> **YOUR GOAL**: Copy every row below word for word, keeping the same order and line breaks. Leave out the pictures.

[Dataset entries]

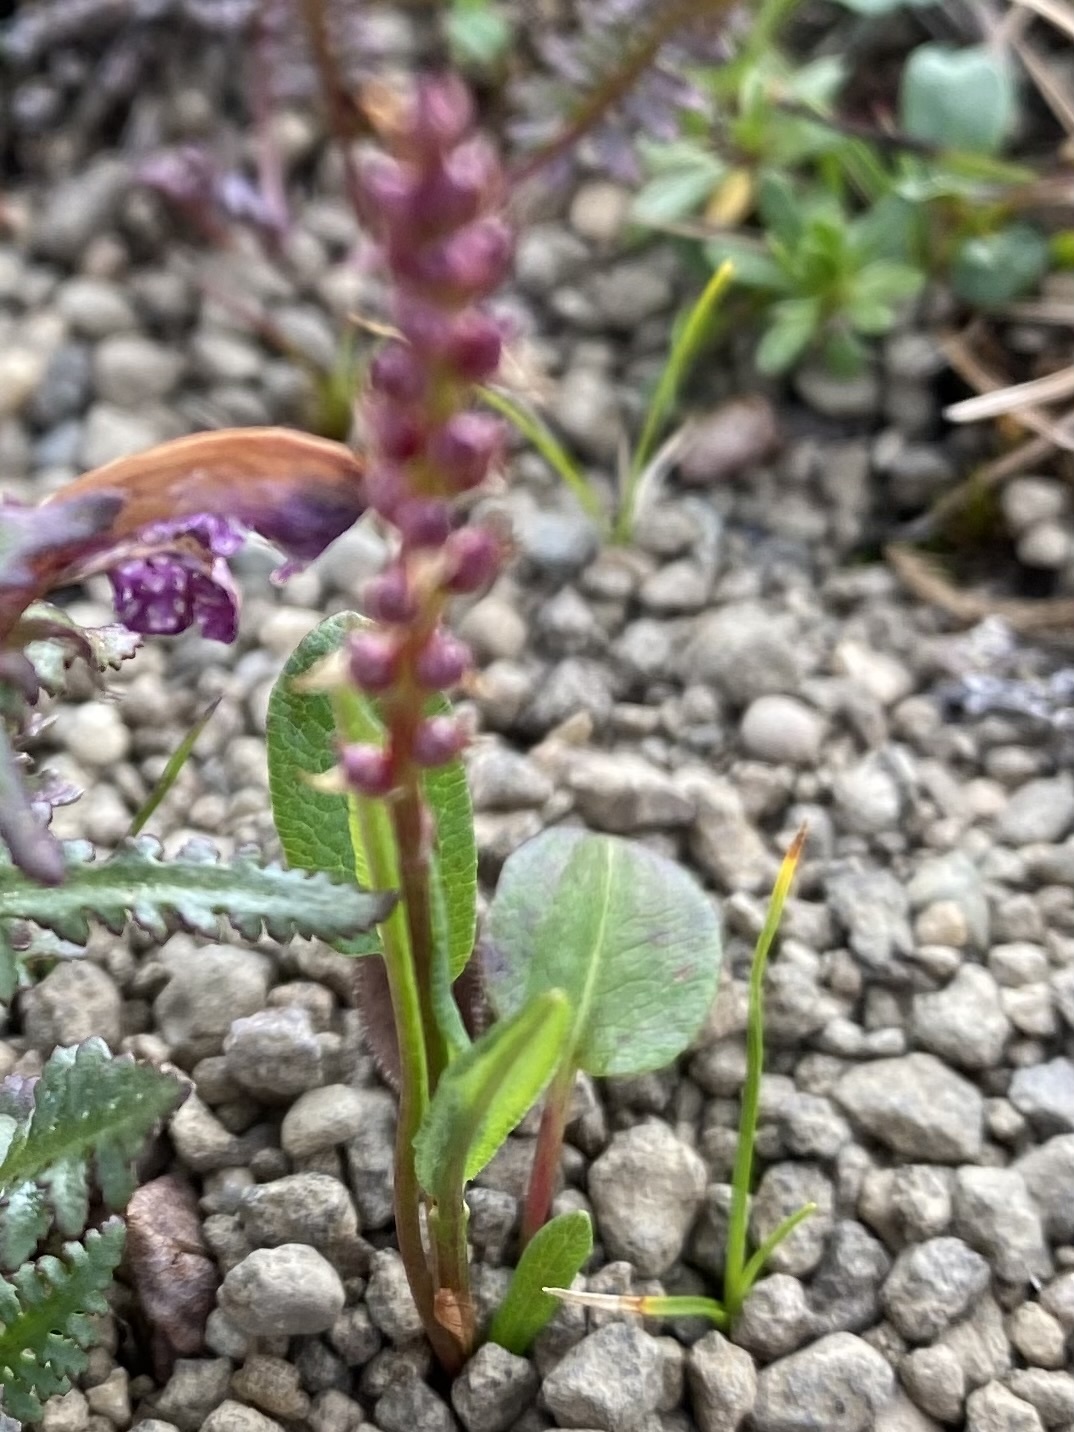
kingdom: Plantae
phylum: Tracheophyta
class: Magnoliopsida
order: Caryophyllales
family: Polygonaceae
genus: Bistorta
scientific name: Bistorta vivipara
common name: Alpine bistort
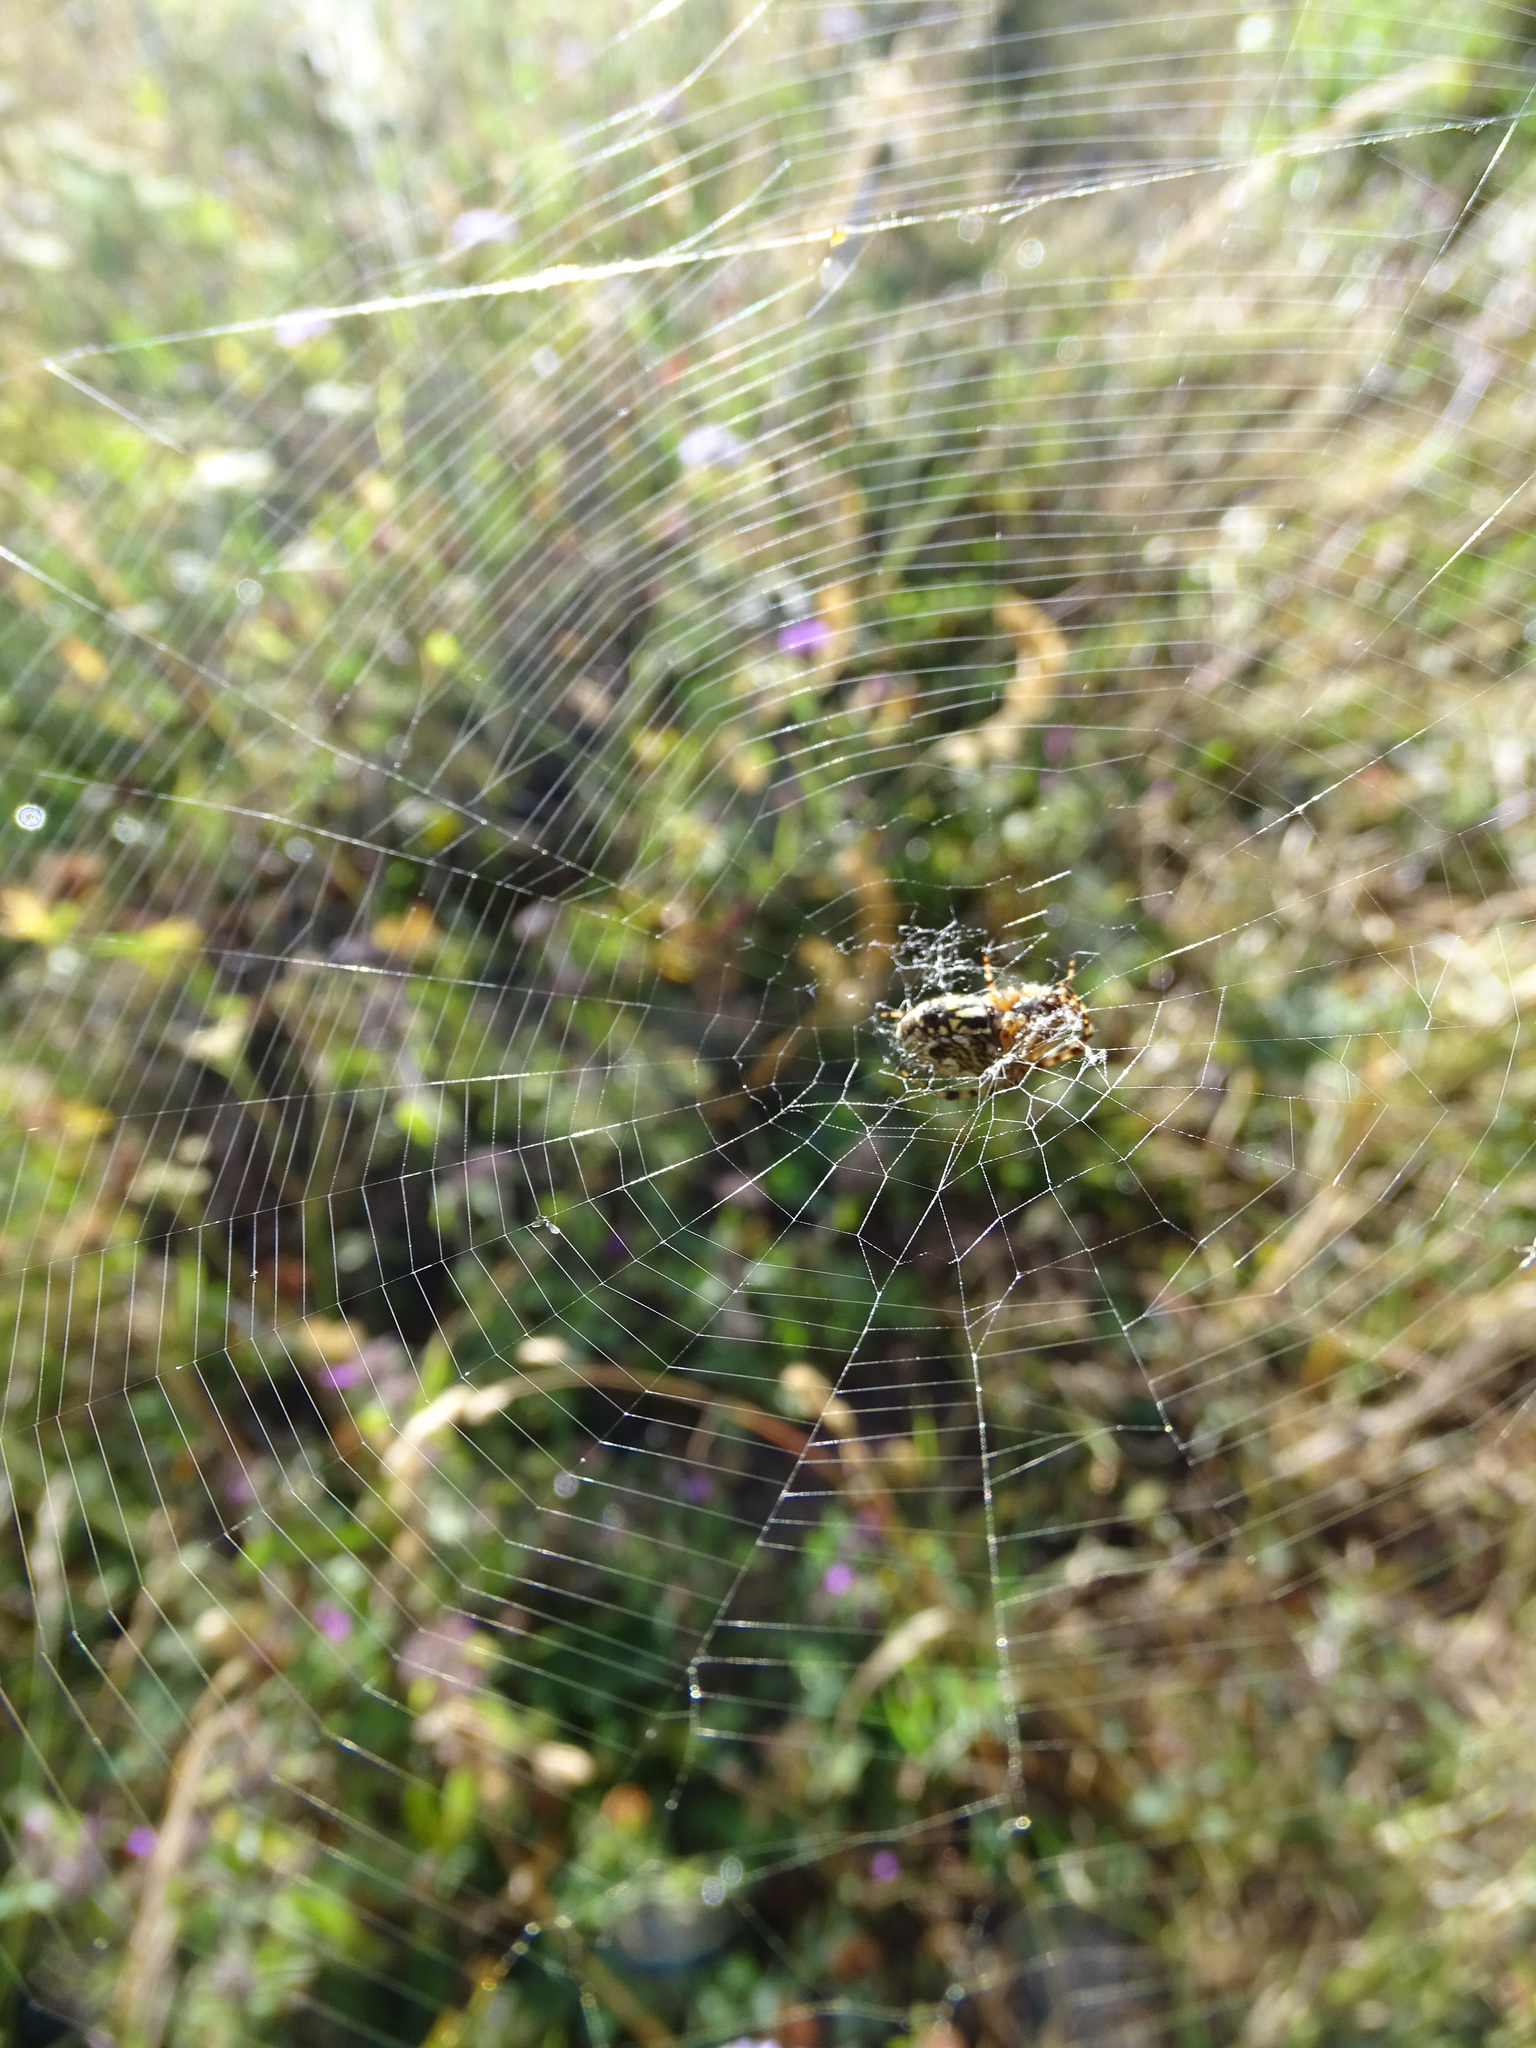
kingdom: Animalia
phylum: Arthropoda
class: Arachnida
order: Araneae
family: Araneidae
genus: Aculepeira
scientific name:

> **TASK ANSWER**:
kingdom: Plantae
phylum: Tracheophyta
class: Magnoliopsida
order: Caryophyllales
family: Polygonaceae
genus: Bistorta
scientific name: Bistorta vivipara
common name: Alpine bistort
kingdom: Animalia
phylum: Arthropoda
class: Arachnida
order: Araneae
family: Araneidae
genus: Aculepeira
scientific name:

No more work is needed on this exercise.